Marca de luxo aposta em moto mais barata

BMW e Harley Davidson aumentam vendas com modelos de até R$ 30 mil

Fernando Scheller, O Estado de S.Paulo

20 de agosto de 2010 | 00h00

A BWW e a Harley Davidson, duas das principais fabricantes de motos de luxo no mundo, usaram a mesma estratégia para ganhar espaço no mercado brasileiro: conquistar o consumidor que é fã de suas marcas com produtos "de entrada", vendidos por até R$ 30 mil para o consumidor local.

No caso da Harley Davidson, a moto 883, para uso urbano, é vendida no varejo por R$ 25,9 mil. Já a G650GS, da BMW, é um modelo tanto para a cidade quanto para off road, que custa R$ 28 mil. Para Carlos Byron Rodrigues, diretor de marketing do Grupo Izzo, que representa a Harley no País, o preço atrai o consumidor mais jovem para a marca. "É um produto que ele pode usar para trabalhar. Tira um pouco o estigma do homem mais velho, dos Estados Unidos, que usa a moto só para pegar estrada", diz.

Para a alemã BMW, 2010 pode ser considerado um "divisor de águas" no setor de motocicletas no Brasil. As vendas do segmento duas rodas da empresa devem crescer de 1,5 mil unidades, em 2009, para 3,5 mil, este ano - um salto de 133%. A Harley diz que suas vendas cresceram 30% entre janeiro a junho, em relação ao mesmo período de 2009.
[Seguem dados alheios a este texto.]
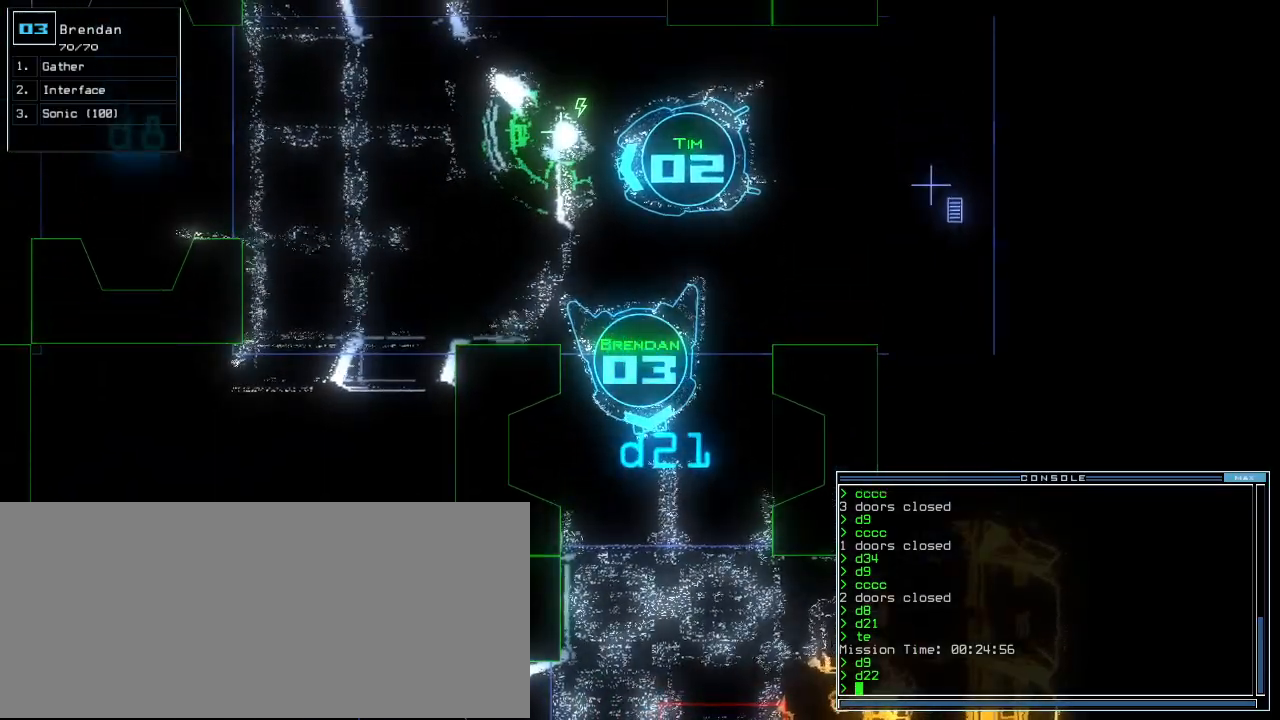
{"keys": [], "events": []}
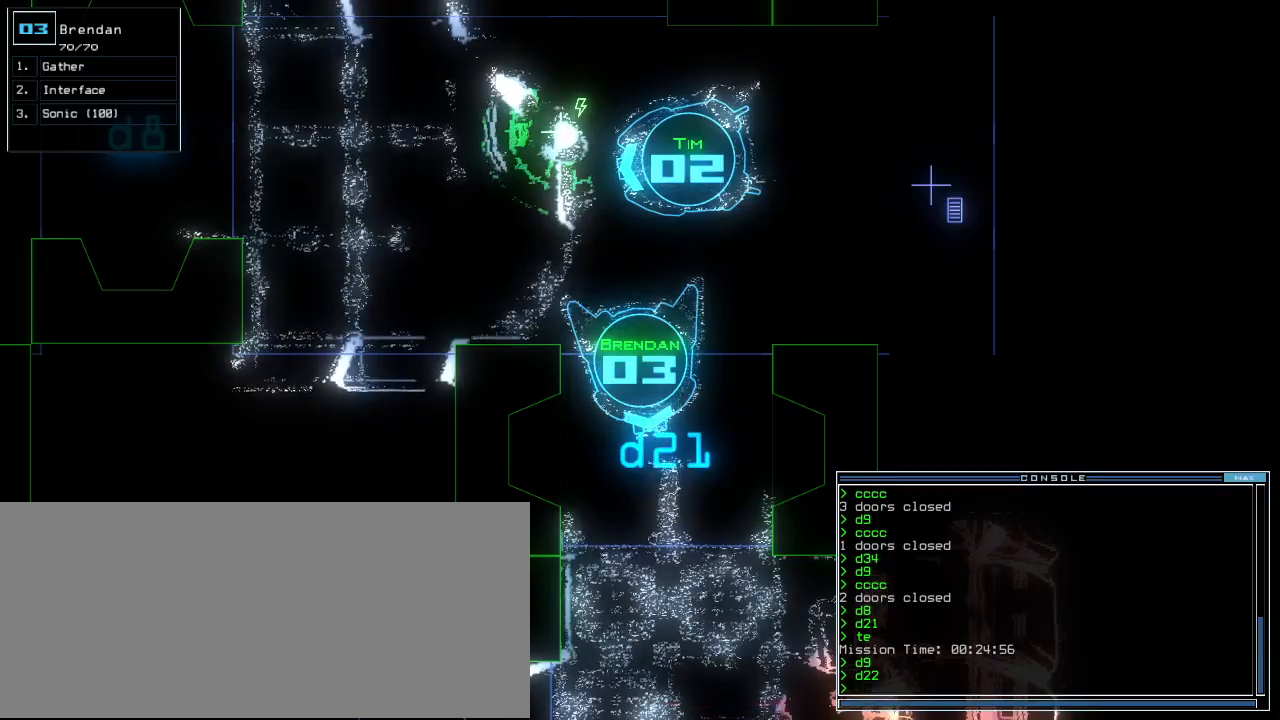
{"keys": [], "events": []}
Em ambos os casos, a expansão está relacionada ao início da montagem local das motocicletas. O movimento mais recente foi o da BMW, que iniciou a montagem local da G650GS em dezembro do ano passado, em Manaus, numa parceria com a Dafra. A operação é pequena: a montagem dos kits de peças, que são importados da Alemanha, é feita por uma equipe de nove pessoas.
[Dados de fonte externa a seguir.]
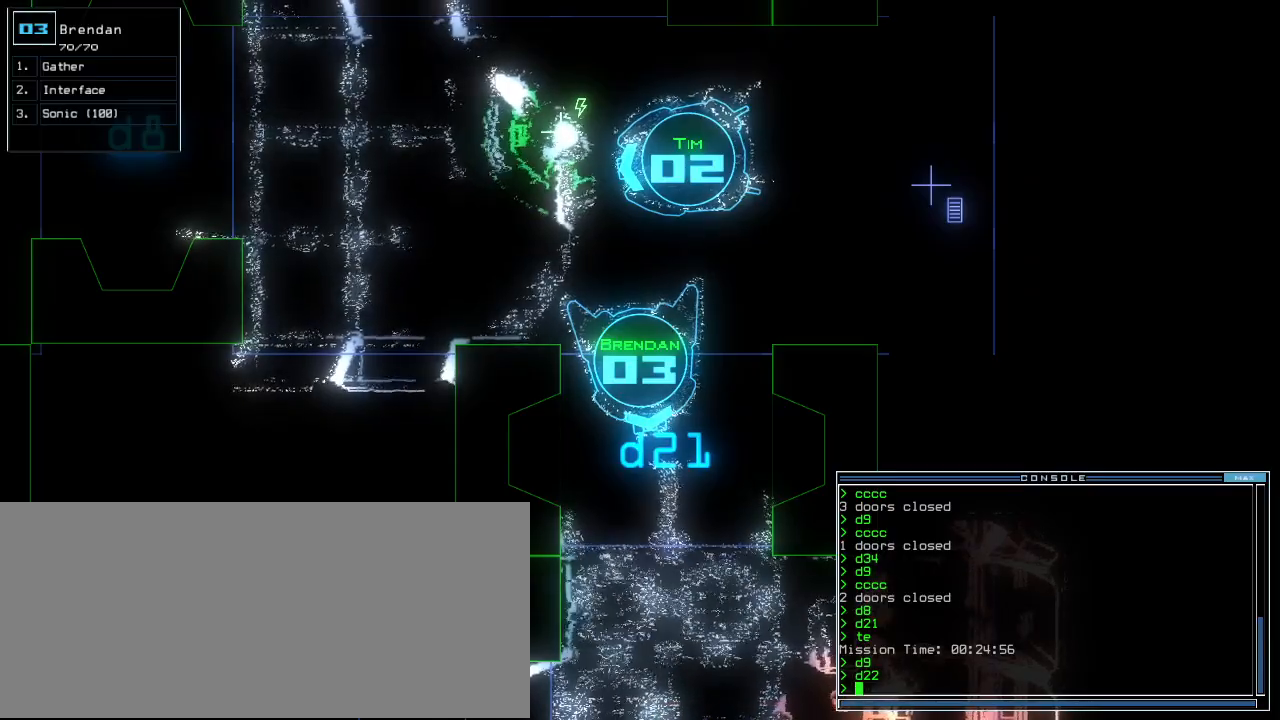
{"keys": [], "events": []}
Além da linha de montagem local, a valorização do real frente ao dólar também ajudou a empresa a concorrer com marcas tradicionais no mercado brasileiro de motos, como Honda e Yamaha, afirma o diretor-presidente da BMW Brasil, Jörg Henning Dornbusch. Foram esses dois fatores que permitiram que o modelo de entrada da marca no País caísse dos originais R$ 40 mil para os atuais R$ 28 mil. "É uma boa opção para quem quer experimentar um modelo europeu pela primeira vez", diz o executivo.

De acordo com Dornbusch, o resultado da venda das motocicletas ficou muito acima do esperado pela matriz neste primeiro ano de parceria com a Dafra. A empresa já discute a possibilidade de trazer um segundo produto para Manaus, provavelmente o próximo modelo na escala de preço da companhia. O diretor-presidente da operação brasileira afirma, porém, que a decisão será tomada com cautela: "Vamos esperar pelo menos o desenvolvimento do mercado nos próximos seis meses."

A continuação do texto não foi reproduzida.